[[ The data, beginning ]]

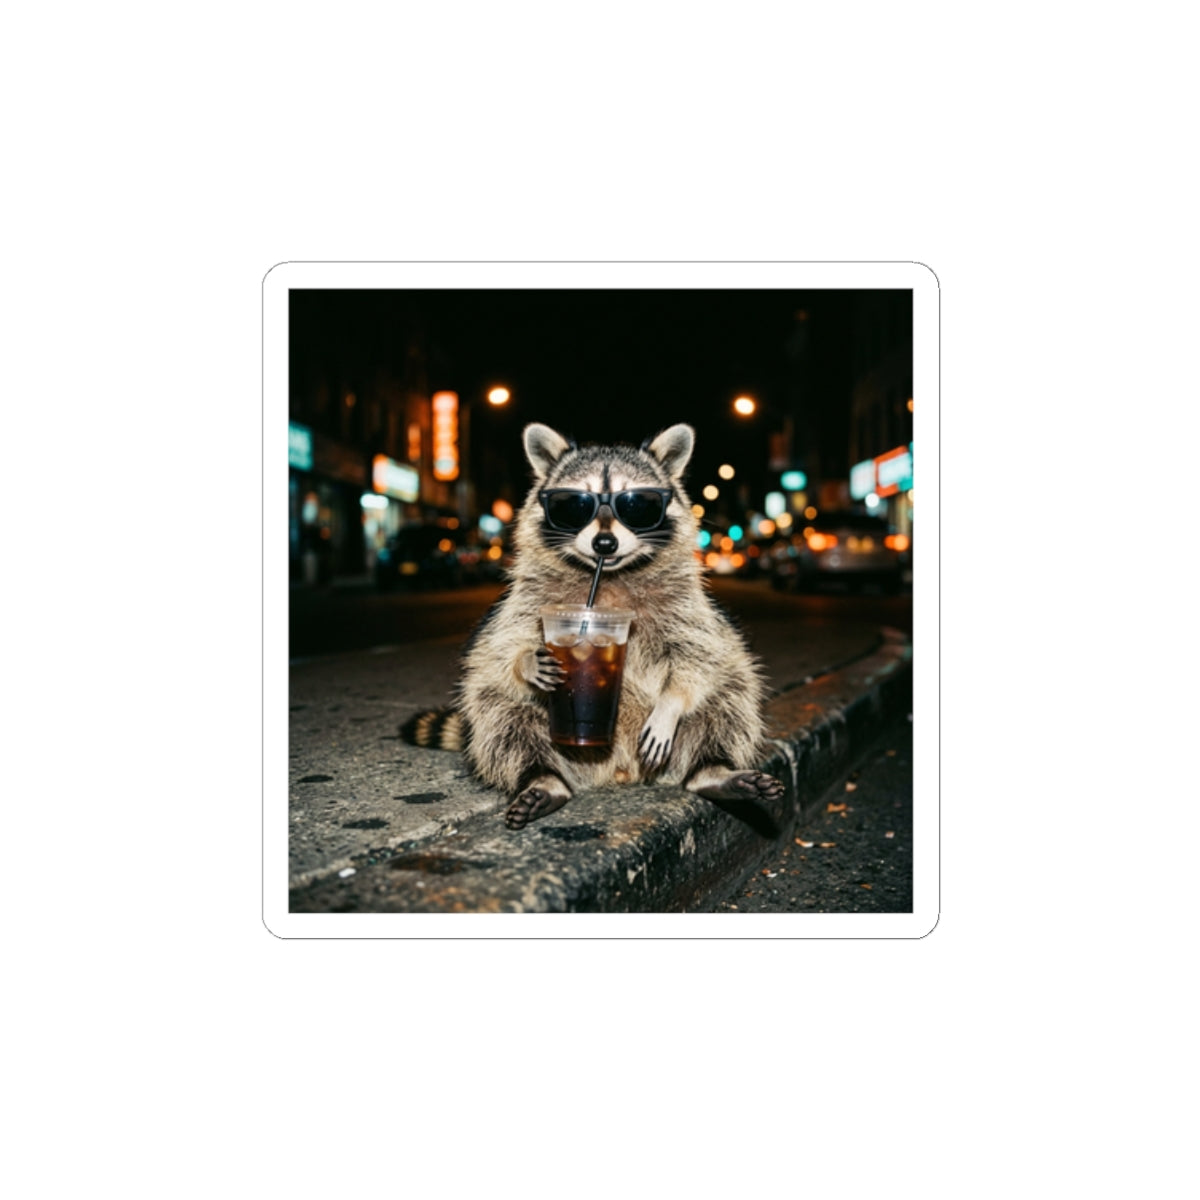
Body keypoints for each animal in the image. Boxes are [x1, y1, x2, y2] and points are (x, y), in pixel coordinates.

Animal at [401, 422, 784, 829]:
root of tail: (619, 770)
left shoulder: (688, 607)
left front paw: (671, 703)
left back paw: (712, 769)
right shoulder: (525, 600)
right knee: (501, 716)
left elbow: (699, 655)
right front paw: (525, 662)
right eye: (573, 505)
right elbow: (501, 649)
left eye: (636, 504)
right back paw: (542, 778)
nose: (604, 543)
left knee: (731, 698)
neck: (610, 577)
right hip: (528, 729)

[[ The data, end ]]
[[ The data, beginning ]]

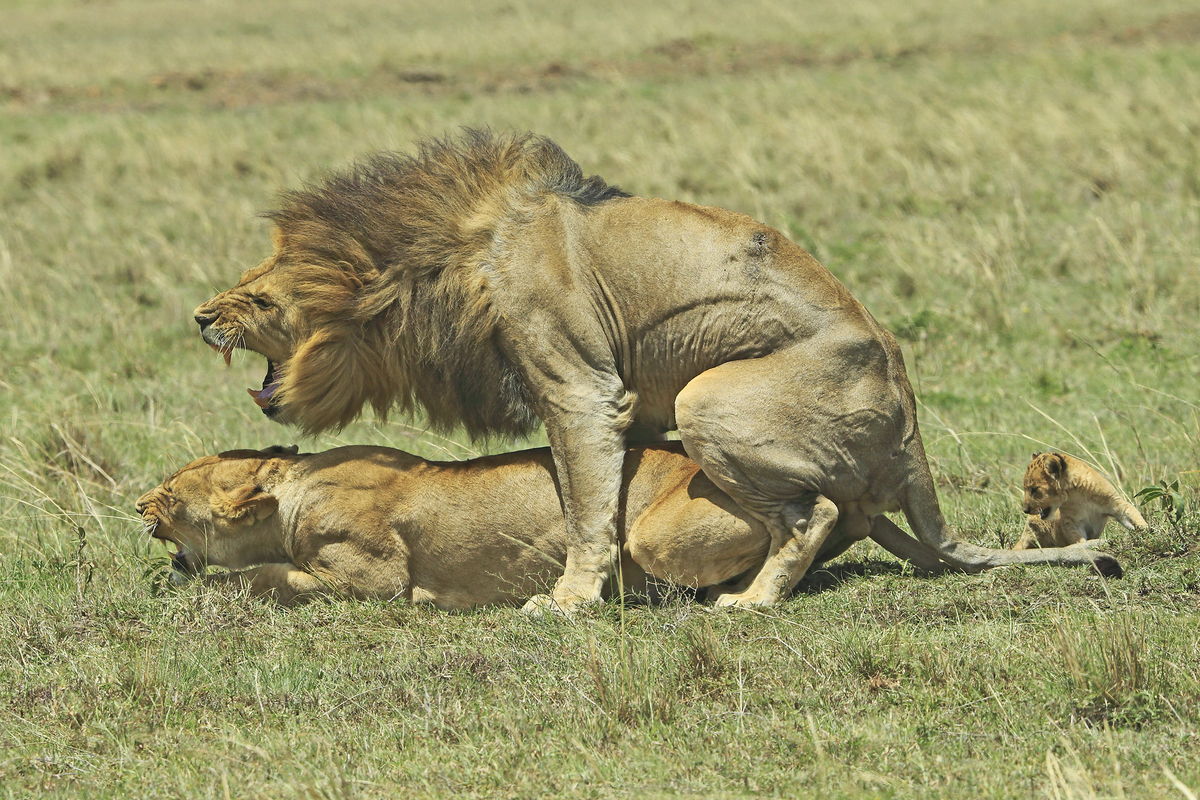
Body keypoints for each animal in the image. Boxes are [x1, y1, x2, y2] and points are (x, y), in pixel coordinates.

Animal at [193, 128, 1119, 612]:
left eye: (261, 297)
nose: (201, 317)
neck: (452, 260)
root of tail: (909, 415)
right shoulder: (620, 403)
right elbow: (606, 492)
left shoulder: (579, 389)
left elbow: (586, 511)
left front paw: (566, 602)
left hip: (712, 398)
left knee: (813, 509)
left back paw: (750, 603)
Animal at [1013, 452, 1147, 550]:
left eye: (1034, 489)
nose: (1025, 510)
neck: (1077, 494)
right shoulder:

[[ The data, end ]]

## What the task requires:
All lines with the string "elbow" must be copied from the data.

## Your response:
left elbow: (699, 655)
right elbow: (501, 649)
right elbow: (606, 492)
left elbow: (586, 511)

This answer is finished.